Deswegen sind auch die Probleme der Erwachsenen sehr unterschiedlich, eine ganze Menge entwickelt im Laufe der Zeit auch seelische Folgeerkrankungen, weil man die Wurzel des Problems nicht genauer erkannt, hat. Denn eine differenzierte Diagnostik kann diese sekundären Erkrankungen präventiv vermeiden, weil eine Legasthenie ganz selten seelische Probleme in der Kindheit verursacht. Nur langfristig werden die Probleme hinzukommen und die wirklichen Ursachen überdecken. Rund 40 Prozent der Betroffenen entwickelt deswegen leider Folgeerkrankungen, weil sie nie eine richtige Diagnose und Förderung erhalten haben. Die Dunkelziffer kann durchaus höher sein.

Für Erwachsene Legastheniker gibt es dennoch die Möglichkeit die Probleme mit dem Lesen und Schreiben in den Griff zu bekommen. Eine Legasthenie ist kein unüberwindbares Übel, sondern man kann sich entscheiden, entweder man kann nur Straßenschilder Lesen oder man wird vielleicht sogar später einmal ein Schriftsteller.

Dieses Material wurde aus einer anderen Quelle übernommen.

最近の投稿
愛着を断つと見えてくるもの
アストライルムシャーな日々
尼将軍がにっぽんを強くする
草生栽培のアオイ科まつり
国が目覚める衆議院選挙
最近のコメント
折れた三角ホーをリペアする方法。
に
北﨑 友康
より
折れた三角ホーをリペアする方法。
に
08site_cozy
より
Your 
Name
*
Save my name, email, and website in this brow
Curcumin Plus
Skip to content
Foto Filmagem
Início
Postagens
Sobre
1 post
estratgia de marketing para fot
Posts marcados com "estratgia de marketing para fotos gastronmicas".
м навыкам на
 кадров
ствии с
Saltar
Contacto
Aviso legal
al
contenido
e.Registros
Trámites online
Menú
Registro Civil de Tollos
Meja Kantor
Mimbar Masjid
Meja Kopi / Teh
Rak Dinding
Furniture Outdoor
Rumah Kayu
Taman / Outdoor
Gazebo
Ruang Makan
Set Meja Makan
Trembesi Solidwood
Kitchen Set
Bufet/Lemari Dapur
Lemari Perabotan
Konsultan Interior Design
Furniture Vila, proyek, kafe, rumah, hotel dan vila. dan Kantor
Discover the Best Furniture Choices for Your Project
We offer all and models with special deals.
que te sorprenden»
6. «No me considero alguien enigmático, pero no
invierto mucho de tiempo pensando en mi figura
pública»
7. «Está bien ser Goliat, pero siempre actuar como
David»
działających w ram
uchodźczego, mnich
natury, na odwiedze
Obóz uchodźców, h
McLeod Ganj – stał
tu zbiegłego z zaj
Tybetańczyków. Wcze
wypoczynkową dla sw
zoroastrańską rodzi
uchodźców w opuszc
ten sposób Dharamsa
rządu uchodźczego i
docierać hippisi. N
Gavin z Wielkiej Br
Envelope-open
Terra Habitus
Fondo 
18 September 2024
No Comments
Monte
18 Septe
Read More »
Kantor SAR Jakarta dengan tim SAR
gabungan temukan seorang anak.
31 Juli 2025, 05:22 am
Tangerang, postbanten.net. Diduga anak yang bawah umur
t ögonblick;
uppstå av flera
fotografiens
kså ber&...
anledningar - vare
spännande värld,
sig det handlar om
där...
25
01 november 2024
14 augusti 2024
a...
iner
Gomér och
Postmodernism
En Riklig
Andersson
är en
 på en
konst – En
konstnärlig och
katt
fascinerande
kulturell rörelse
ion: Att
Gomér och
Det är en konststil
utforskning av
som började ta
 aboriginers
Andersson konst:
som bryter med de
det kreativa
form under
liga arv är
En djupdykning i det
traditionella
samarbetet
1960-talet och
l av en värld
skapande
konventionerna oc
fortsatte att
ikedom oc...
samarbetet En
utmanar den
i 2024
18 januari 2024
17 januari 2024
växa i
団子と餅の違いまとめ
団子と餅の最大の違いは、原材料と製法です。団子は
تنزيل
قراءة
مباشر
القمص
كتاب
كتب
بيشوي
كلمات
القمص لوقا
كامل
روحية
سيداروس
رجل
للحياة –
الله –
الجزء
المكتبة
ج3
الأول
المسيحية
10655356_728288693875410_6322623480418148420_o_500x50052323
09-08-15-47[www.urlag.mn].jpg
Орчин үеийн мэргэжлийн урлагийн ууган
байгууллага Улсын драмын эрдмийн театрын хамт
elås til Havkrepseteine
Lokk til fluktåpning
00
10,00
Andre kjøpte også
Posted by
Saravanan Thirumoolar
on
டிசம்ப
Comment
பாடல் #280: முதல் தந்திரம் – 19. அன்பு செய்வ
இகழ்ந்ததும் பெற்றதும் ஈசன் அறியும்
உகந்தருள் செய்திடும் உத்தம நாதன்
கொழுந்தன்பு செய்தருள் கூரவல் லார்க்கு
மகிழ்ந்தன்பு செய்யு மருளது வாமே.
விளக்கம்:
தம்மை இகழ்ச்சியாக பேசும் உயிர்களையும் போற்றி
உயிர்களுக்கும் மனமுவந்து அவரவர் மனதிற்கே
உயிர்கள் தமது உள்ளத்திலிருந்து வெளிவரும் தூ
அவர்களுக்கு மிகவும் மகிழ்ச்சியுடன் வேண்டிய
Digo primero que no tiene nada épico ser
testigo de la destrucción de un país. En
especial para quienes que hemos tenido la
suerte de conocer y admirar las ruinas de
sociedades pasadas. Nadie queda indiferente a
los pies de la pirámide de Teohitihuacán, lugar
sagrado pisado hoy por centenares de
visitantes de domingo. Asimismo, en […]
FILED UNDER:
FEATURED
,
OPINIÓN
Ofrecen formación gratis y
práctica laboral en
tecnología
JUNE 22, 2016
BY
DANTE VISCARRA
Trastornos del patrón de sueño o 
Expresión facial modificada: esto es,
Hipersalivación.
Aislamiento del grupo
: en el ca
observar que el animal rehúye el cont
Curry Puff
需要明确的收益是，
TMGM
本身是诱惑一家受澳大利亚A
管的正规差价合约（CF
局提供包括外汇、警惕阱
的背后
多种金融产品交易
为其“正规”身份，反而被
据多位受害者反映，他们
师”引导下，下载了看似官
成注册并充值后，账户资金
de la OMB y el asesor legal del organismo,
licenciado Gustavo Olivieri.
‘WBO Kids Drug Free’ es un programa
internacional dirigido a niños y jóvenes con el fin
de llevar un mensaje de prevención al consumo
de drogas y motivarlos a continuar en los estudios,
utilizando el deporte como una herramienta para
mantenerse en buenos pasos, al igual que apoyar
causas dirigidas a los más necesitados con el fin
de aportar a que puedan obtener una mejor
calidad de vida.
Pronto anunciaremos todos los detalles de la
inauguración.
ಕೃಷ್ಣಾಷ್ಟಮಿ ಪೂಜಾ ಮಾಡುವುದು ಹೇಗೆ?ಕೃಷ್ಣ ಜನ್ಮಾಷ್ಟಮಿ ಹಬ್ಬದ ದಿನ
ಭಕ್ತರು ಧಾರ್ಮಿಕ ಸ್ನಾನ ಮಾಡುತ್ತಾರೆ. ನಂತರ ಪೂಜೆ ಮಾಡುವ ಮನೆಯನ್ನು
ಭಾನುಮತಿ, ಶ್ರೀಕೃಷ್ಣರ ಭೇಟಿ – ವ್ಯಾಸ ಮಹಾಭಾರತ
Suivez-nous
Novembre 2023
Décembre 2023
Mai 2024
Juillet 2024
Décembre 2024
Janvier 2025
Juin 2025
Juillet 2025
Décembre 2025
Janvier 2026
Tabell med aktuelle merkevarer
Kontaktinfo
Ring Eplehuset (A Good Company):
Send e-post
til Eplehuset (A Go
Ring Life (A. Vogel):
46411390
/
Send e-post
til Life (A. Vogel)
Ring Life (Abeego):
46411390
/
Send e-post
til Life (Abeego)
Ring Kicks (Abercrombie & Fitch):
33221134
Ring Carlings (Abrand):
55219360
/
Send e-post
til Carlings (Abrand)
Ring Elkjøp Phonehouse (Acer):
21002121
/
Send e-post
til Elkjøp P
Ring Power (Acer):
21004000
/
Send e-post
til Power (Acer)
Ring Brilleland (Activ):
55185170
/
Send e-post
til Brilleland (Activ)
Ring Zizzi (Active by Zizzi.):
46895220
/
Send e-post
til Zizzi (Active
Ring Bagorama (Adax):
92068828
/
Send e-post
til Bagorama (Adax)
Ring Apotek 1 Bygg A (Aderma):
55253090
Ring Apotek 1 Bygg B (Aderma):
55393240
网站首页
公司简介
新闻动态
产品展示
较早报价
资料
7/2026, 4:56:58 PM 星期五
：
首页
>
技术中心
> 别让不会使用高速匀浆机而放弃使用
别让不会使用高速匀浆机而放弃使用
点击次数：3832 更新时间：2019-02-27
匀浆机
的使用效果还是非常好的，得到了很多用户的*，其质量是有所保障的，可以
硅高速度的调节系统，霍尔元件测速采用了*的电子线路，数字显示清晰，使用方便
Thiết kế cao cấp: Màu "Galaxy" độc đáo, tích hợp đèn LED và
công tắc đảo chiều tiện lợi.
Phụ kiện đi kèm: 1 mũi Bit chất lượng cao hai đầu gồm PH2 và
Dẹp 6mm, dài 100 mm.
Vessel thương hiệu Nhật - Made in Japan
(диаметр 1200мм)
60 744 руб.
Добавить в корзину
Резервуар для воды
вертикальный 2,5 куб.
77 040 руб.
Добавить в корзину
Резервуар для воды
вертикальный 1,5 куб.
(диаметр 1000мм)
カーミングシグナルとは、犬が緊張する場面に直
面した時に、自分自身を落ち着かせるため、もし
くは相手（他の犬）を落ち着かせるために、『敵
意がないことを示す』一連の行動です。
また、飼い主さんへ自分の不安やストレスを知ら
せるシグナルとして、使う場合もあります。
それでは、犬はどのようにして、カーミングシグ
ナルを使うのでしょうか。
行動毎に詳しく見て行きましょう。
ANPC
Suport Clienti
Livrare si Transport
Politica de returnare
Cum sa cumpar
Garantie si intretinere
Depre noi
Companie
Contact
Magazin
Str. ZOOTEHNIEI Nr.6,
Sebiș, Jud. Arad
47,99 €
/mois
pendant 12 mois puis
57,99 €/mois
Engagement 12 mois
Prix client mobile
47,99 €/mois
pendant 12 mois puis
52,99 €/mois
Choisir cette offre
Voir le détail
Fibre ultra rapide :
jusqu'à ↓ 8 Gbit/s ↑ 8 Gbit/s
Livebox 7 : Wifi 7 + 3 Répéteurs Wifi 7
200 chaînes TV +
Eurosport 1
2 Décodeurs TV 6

Hat man die Probleme erkannt, gibt es gute Chancen auch im fortgeschrittenen Erwachsenenalter die Schwierigkeiten zu überwinden, es liegt an der Motivation sich dem Thema zu widmen. Es ist zwar für einen jungen Erwachsenen deutlich schwerer, aber es ist mit viel Mut und Rückhalt, möglich ein Leben wie alle anderen zu führen.

Es liegt ja nicht an der Intelligenz, sondern, wir lernen einfach anders das Lesen und Schreiben. Nicht wenige haben viele gute Fähigkeiten, die es zu fördern gilt. Darin muss auch ein wichtiger Fokus liegen. Stures Lese- und Rechtschreibtraining bringt da wenig, sondern die Förderung der ganzen Persönlichkeit ist für die umfassende Hilfe deutlich wichtiger. Denn der Betroffene braucht wieder ein gesundes Selbstvertrauen in seine Fähigkeiten.

Nicht wenige haben Fähigkeiten auch besonders im sprachlichen Ausdruck, warum sollten sie es nicht lernen Ihre Gedanken auf ein Blatt Papier zu bekommen oder Literatur zu Lesen, die Ihnen Freude macht? Ein Legastheniker wird seine Freude am Lernen neu entdecken, wenn er über seine Interessen gefördert wird. Darum gibt es keine routinierte Förderung, die einem Schema die den betroffenen hilft.